内装は、総額300万円近い車とは思えないほどに安っぽい。安っぽいというより、そもそも安いのかもしれない。インパネのデザインが子供っぽいのは遊び心として受け入れられるが、シフト周りやドア周りがフィット並みに安っぽいのはとても残念。グレーのファブリックが用いられたシートやドアパネルは完全に汚れていて、かなり見栄えが悪い。触れたくないくらいに汚い。

メーターはデザインは凄く格好良いのだが、左右のエネルギー関係の表示は情報が多い訳でもないのに見やすくはない。タコメーターが中央にあると気分は盛り上がる。

リアウインドウが上下に分割されているのは良いが、分割されている部分がちょうど後続車を隠すようになっており、安全性に問題がある。ここは最後まで気になってしまったが、特別な車なので割り切れるとも言える。

最後に、CR-Zの中でも最も気になっていたリアシートに座ってみた。私の身長は162cmで、結果としては頭がリアガラスに押し付けられることになり、横に傾けないと背筋を伸ばせなかった。本当に緊急用のシートというのは初めてである。

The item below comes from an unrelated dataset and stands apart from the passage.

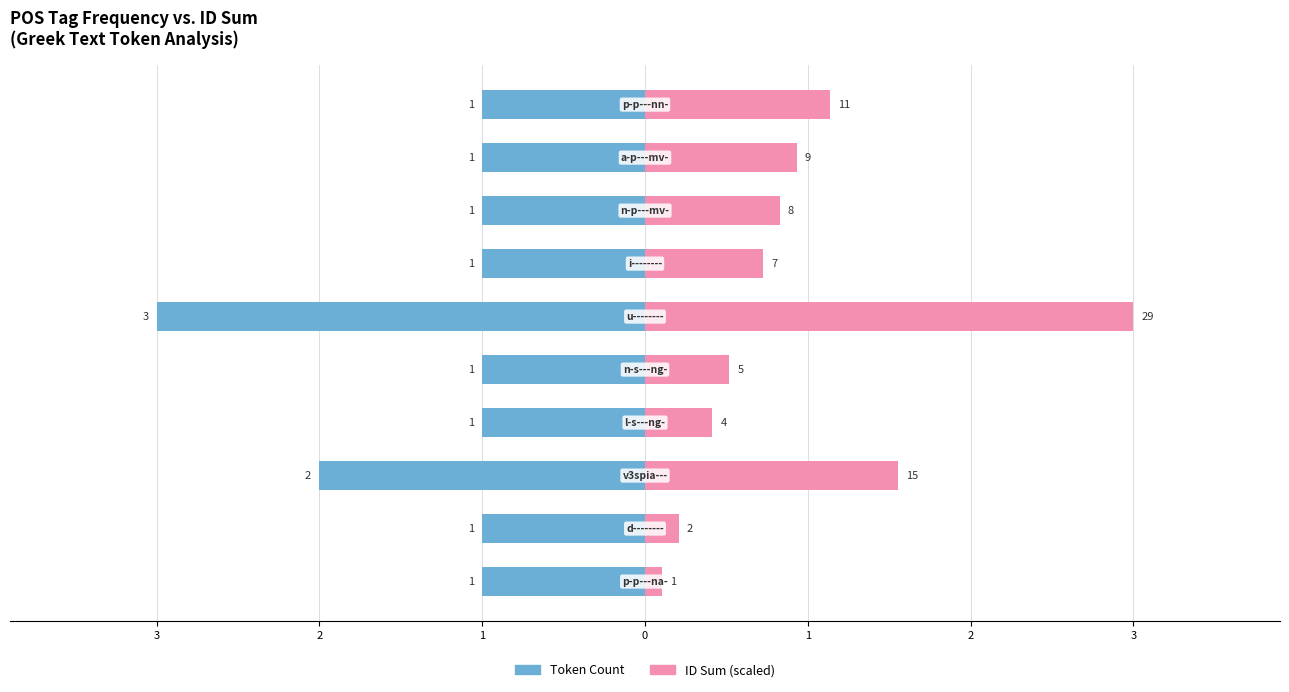

Which series has the widest spread of values?

ID Sum (scaled)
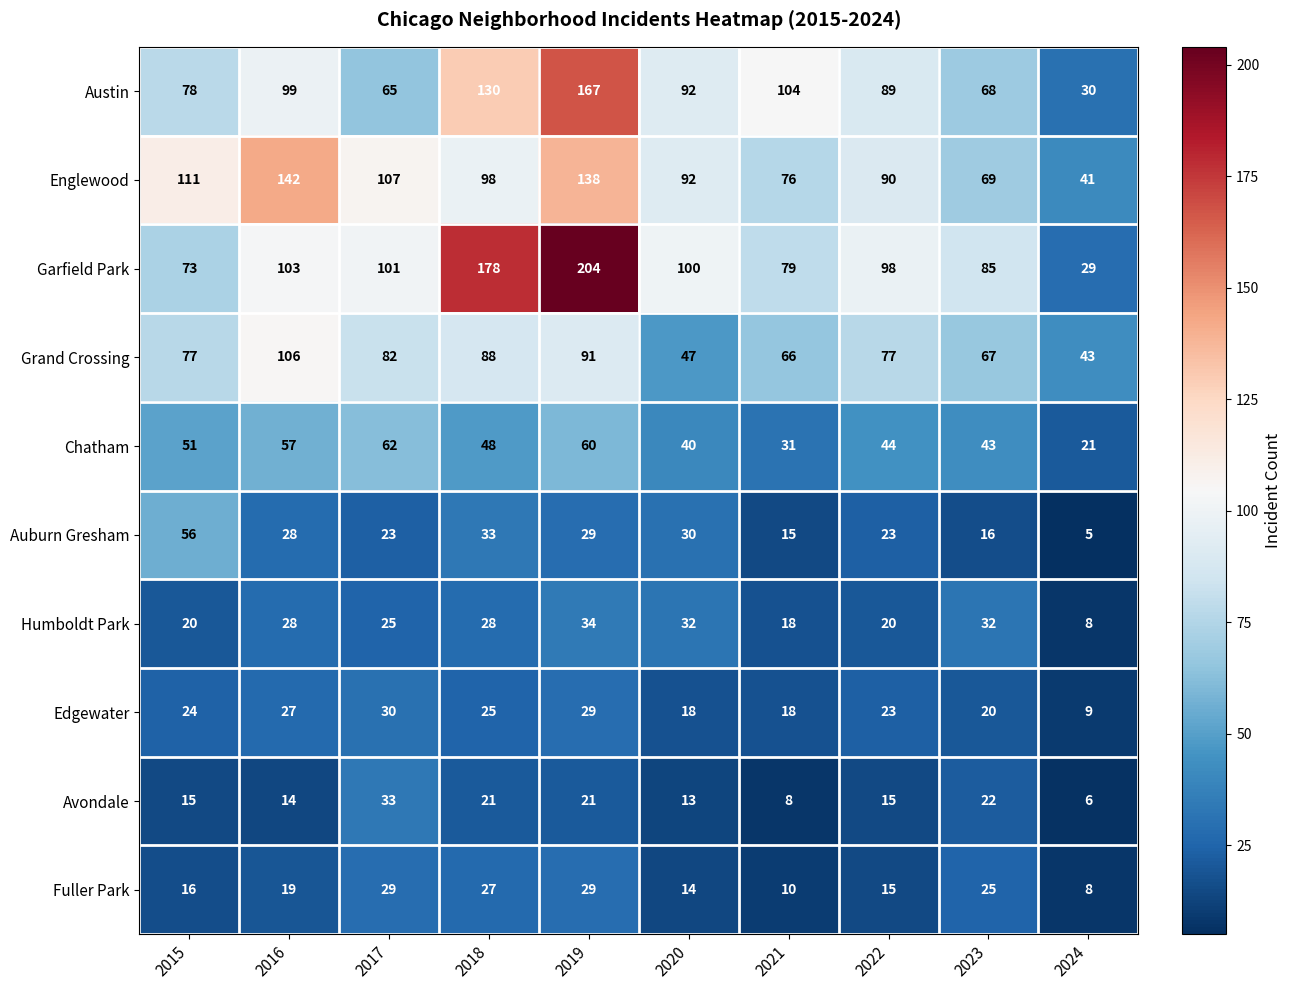

At which category is the sum across all series the highest?

2019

2時間のドライブで、結局のところ走りにはあまり好印象を持てなかった。全てにおいて中途半端であり、何を求めても満足できる点がなかった。車としてはよくできているのだが、このボディデザインや名前から期待される水準を何もクリアしていないように思える。だから人気が出なかったのではないだろうか。

私はホンダ=タイプRではなく、ガチガチのスポーツカーは好きではないので、こういうパワーを求めないのんびりしたスポーツカーでじっくりとドライブを楽しめたら良いなと思ってCR-Zに乗ってみたが、そんな目線で見てもこの車は中途半端だ。その点で、何よりも気に入らないのが内装の安っぽさであった。

何もかも中途半端だとしても、依然としてCR-Zを欲しいなと思わせてくれるのは、この何にも似ていないダイナミックなボディデザインが、登場から年月を経た今でも古さを感じさせない格好良さを放っているからだろう。かつてのCR-Xを現代的に解釈したスタイルは、ホンダの中で1位をあげたいくらいに、本当に格好良い。自宅に帰ってきて、パソコンで赤いCR-Zの写真を見ているだけでも溜め息が出そうだ。こんなに格好良い車が自分の生活の中にあったら、どんなに楽しい人生になるだろうか。それだけに、デザイン以外が全て中途半端なことがどうしても残念でならない。

努力次第では「名車」になり得たCR-Zを販売不振で終わらせてしまうホンダは、大いに反省してほしいと切に願っている。あまりにももったいない!